• What the task asks:
Produce as output only the lines below starting at the line with "right ear: (15, 26)" and continuing through the line with "left elbow: (108, 141)", each one exactly as written.

• Information:
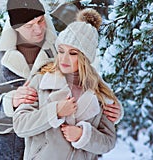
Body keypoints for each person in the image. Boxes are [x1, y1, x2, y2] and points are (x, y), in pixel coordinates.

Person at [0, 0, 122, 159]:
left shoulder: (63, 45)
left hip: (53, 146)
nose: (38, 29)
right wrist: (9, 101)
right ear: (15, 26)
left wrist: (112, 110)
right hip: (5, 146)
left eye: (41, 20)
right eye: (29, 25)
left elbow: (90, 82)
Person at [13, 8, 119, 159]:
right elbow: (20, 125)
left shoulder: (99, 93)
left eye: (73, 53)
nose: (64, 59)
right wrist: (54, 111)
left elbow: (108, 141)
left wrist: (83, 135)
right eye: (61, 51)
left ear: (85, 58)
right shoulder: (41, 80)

• Response box:
right ear: (15, 26)
left wrist: (112, 110)
right hip: (5, 146)
left eye: (41, 20)
right eye: (29, 25)
left elbow: (90, 82)
Person at [13, 8, 119, 159]:
right elbow: (20, 125)
left shoulder: (99, 93)
left eye: (73, 53)
nose: (64, 59)
right wrist: (54, 111)
left elbow: (108, 141)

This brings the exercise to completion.